Constraint Prompting: The Power of No

Positive instructions tell the AI what to do. Constraint prompting tells the AI what NOT to do. In practice, negative constraints are often more powerful because they close specific failure modes.

The pattern:

"Write this function. Do NOT use any as a type. Do NOT catch errors silently — every catch block must log and re-throw or return a typed error. Do NOT use magic strings — extract all constants. Do NOT mutate input parameters."

Each constraint maps to a specific class of production bug. any types cause runtime crashes. Silent catches hide failures. Magic strings cause typo-driven incidents. Parameter mutation causes spooky action at a distance.

Constraints are the engineering equivalent. You are not adding features to the prompt. You are removing failure modes from the output.

Combining the Patterns

The most effective prompts combine all three patterns:

Pre-analysis: "Before writing code, list failure modes and edge cases."
Test-first: "Write tests for all identified scenarios. Then write the implementation."
Constraints: "Do NOT use these anti-patterns. Follow these conventions."

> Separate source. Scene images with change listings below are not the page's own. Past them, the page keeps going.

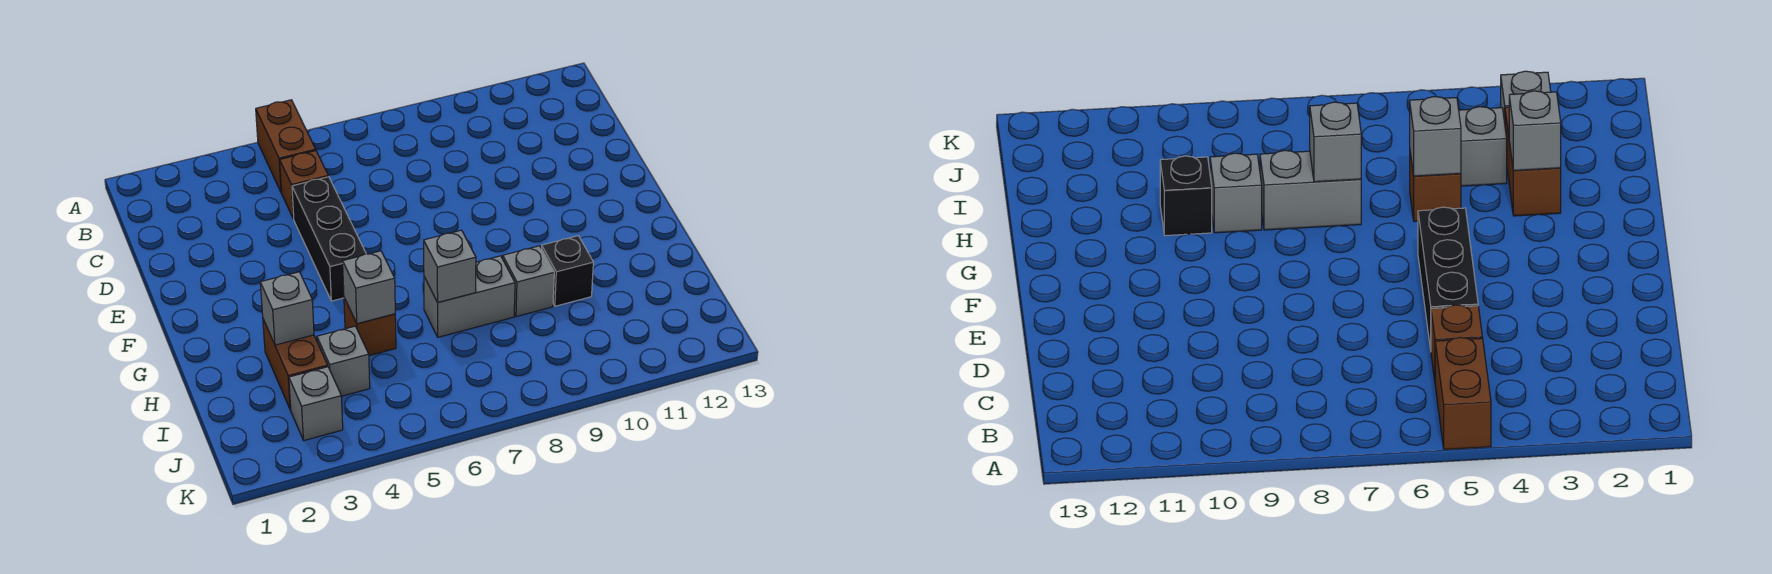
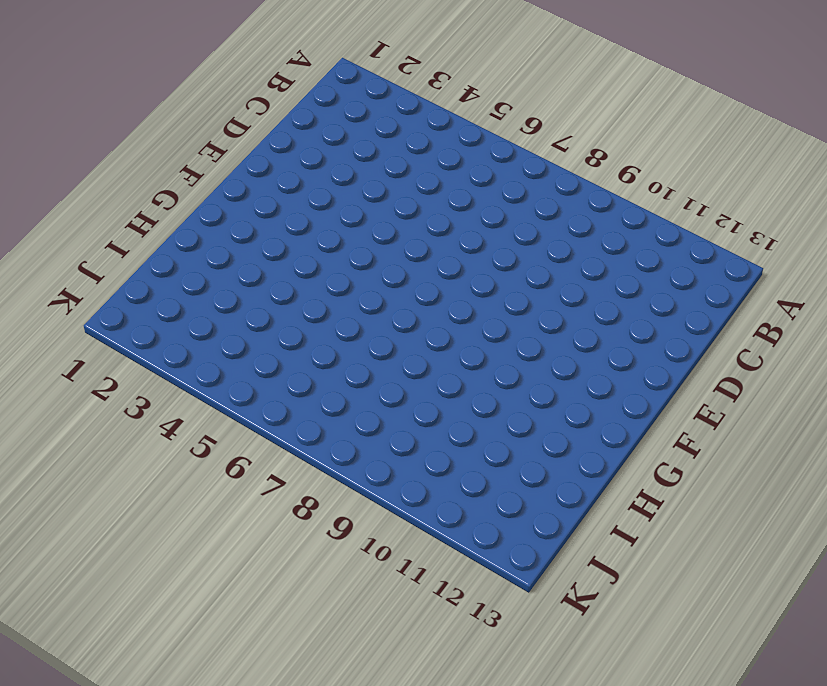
none -> brown 1x2 brick [256,100,316,193]
none -> brown 1x1 brick [280,151,328,219]
none -> black 1x3 brick [292,177,366,301]

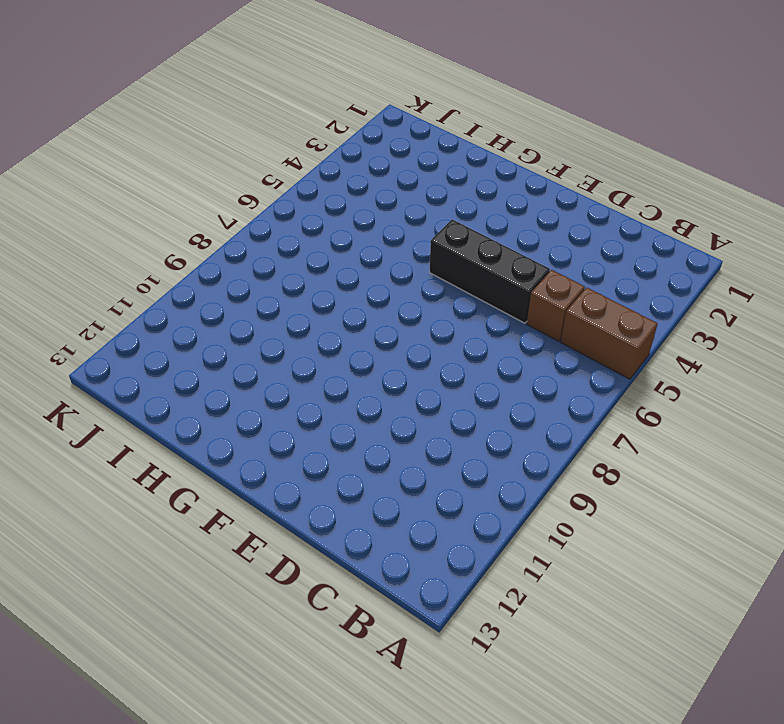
none -> brown 1x2 brick [263,319,328,410]
none -> brown 1x1 brick [344,298,396,356]
none -> grey 1x2 brick [424,256,515,337]

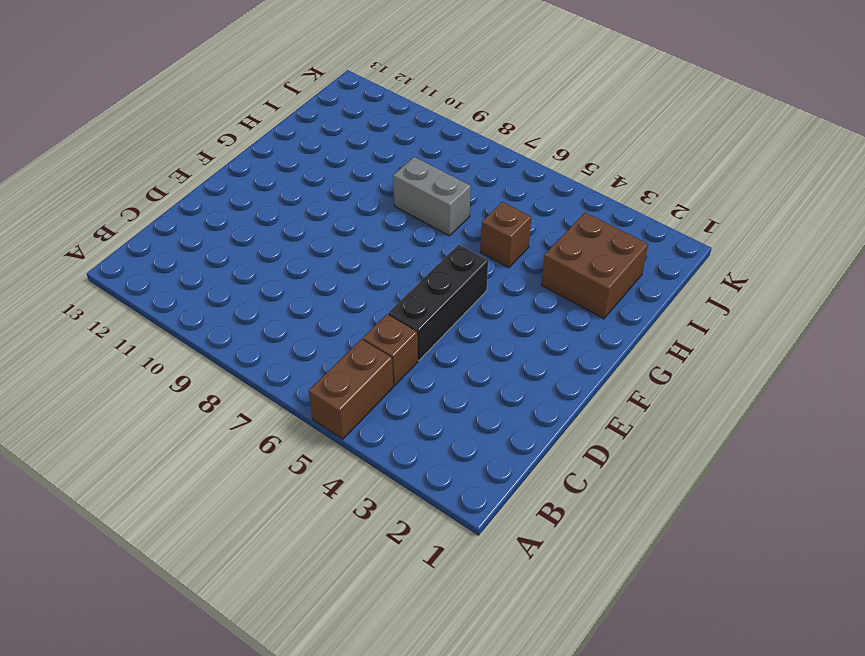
brown 2x2 brick [541,213,648,319] -> brown 1x2 brick [263,319,328,410]
none -> grey 1x1 brick [503,246,554,317]
none -> black 1x1 brick [542,236,593,306]
none -> grey 1x1 brick [317,326,370,396]

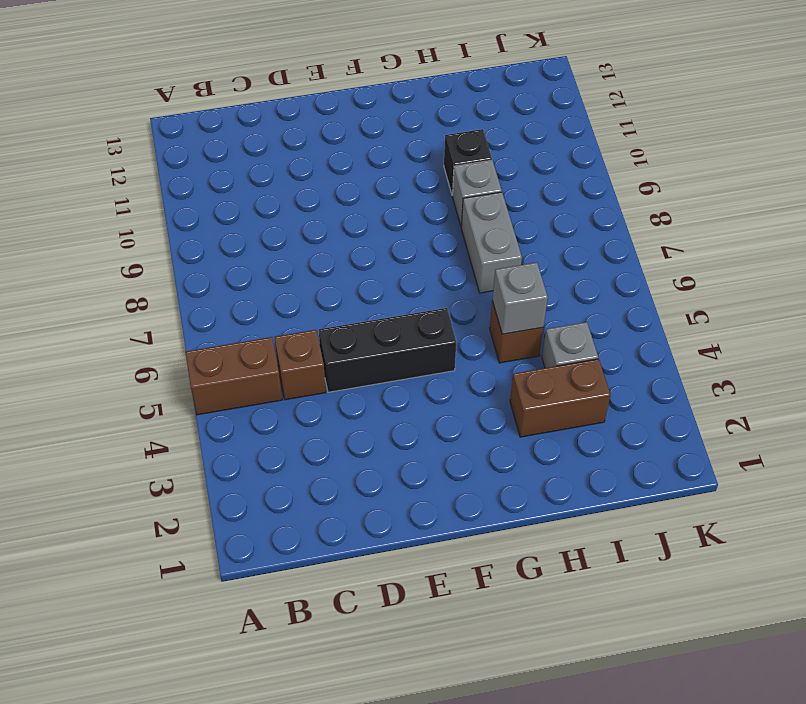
none -> grey 1x1 brick [289,367,343,440]
none -> grey 1x1 brick [260,272,314,345]
none -> grey 1x1 brick [424,230,476,302]

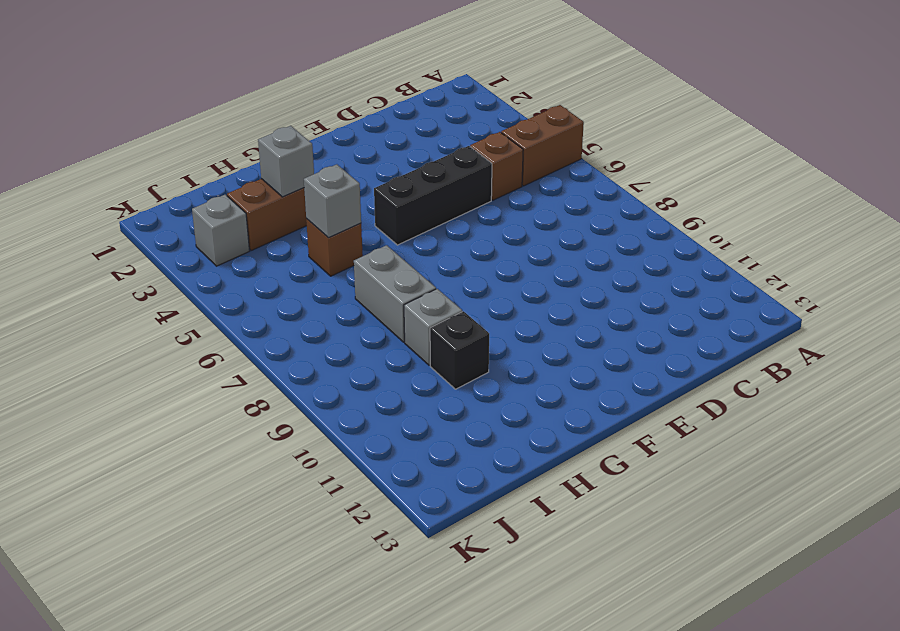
none -> grey 1x1 brick [317,326,370,396]
none -> grey 1x1 brick [424,230,476,302]

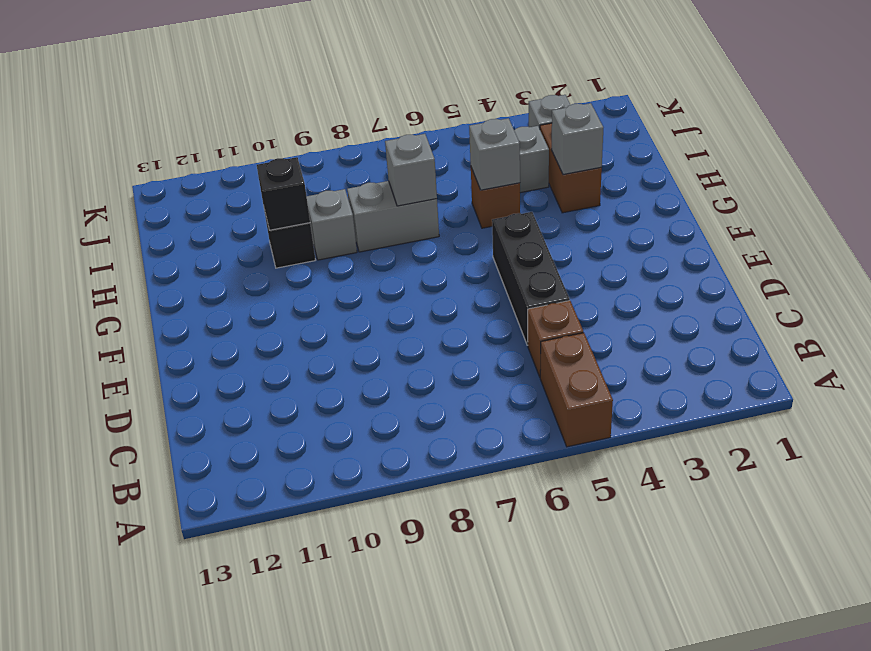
black 1x1 brick [257,157,310,230] -> none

This is not about writing longer prompts. It is about writing prompts that produce code you would actually merge into a production codebase — code that handles failure, is tested, and follows your team's patterns.

Lesson Drill

Take a function you recently asked AI to generate. Rewrite the prompt using all three patterns: pre-analysis, test-first, and constraint prompting. Compare the output quality.
Create a CLAUDE.md file for one of your projects. Include at minimum: quality gates, testing standards, and three explicit anti-patterns to ban. Use it in your next AI coding session.
Pick one module in your codebase. Ask the AI to list all failure modes before touching any code. Count how many you had not considered. That number is your current quality gap.